TASK LIST
• a. In the forum post about selling a US-plated car after moving to Mexico, what does CarMax require before it will buy a car?
• b. Proceed with the forum thread about selling a US-plated car in Mexico, starting after its last line.

EXTRACT
-=-=-
# US plated car only to be sold in the US?



## Miniflexalex (Jun 14, 2012)

Hello,

My girlfriend and I moved to GTO in July 2012, we drove down there from Michigan in our US plated car.
Both of us have the FM3.

We now decided that we don't need the car anymore and we would like to sell it.
Reading thru some of the threads here in this forum, it seems like that it is an absolute no-go to sell the car in Mexico.

So the only option is to drive it back up north, cross the border to Texas and sell it in Texas. Problem is, our US plate expired and so did the US insurance (we do have MX insurance). CarMax only buys cars with up-to date registration....
That being said, it seems like I have to get my plates renewed and my US insurance as well in order to be able to drive in the US and to sell it.
Now, would I even get my registration renewed since I don't reside in the US anymore, same for the insurance.....

Oh boy, what a hassle that is....if I could turn back the time I'd fly down to GTO and buy a car locally.


Is there a company specialized in those transactions? Basically picking up the car at my house in GTO, transport it into the US and drop it off at a dealership? All the paperwork included?
-=-=-
RAW DATA

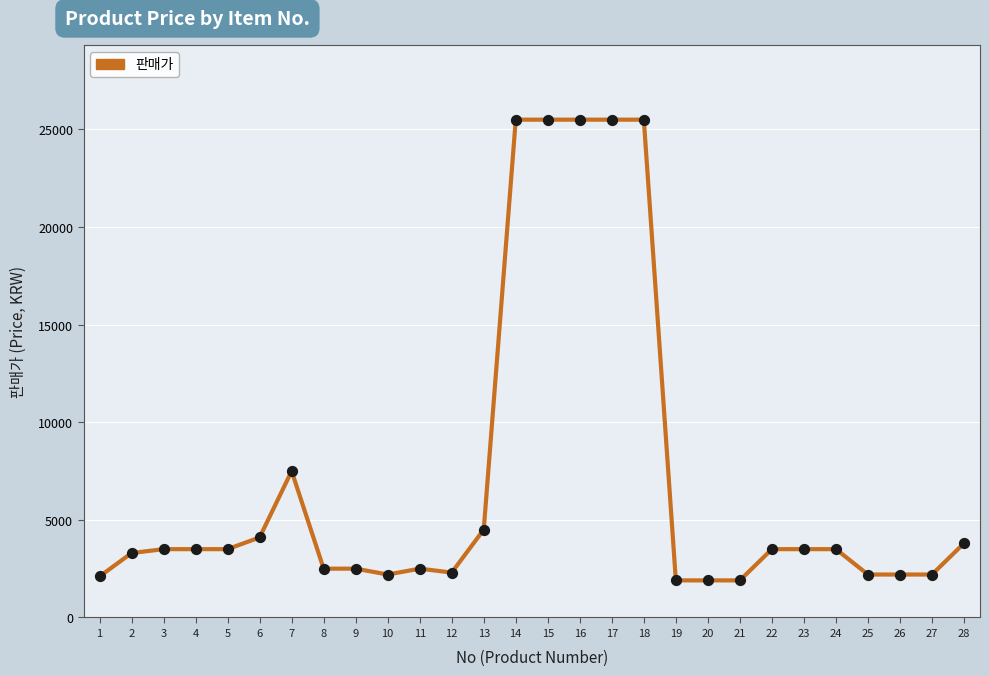

What is the ratio of the value at 6 to the value at 21?

2.2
-=-=-
ANSWERS TO THE EXERCISE
• a. CarMax only buys cars with up-to-date registration.

• b.
Thank you so much I advance for your input, I truly need some advice from experienced persons who went thru the same as I.


----------



## RVGRINGO (May 16, 2007)

As you have discovered, you may not sell the car in Mexico. So, I suggest that you take it to Texas and beg for transit plates (paper tags) if you wish to return to your Michigan, where it may be easier to renew your plates and insurance. 
By allowing your plates and insurance to expire, you have created a problem that only you can solve.
That said, you might want to look into getting title and plates from Clay County, SD, if you are a US citizen or have a Social Security number. They are the only county to do it, and are very helpful. If you qualify, call them at (605)677-7123 for instructions.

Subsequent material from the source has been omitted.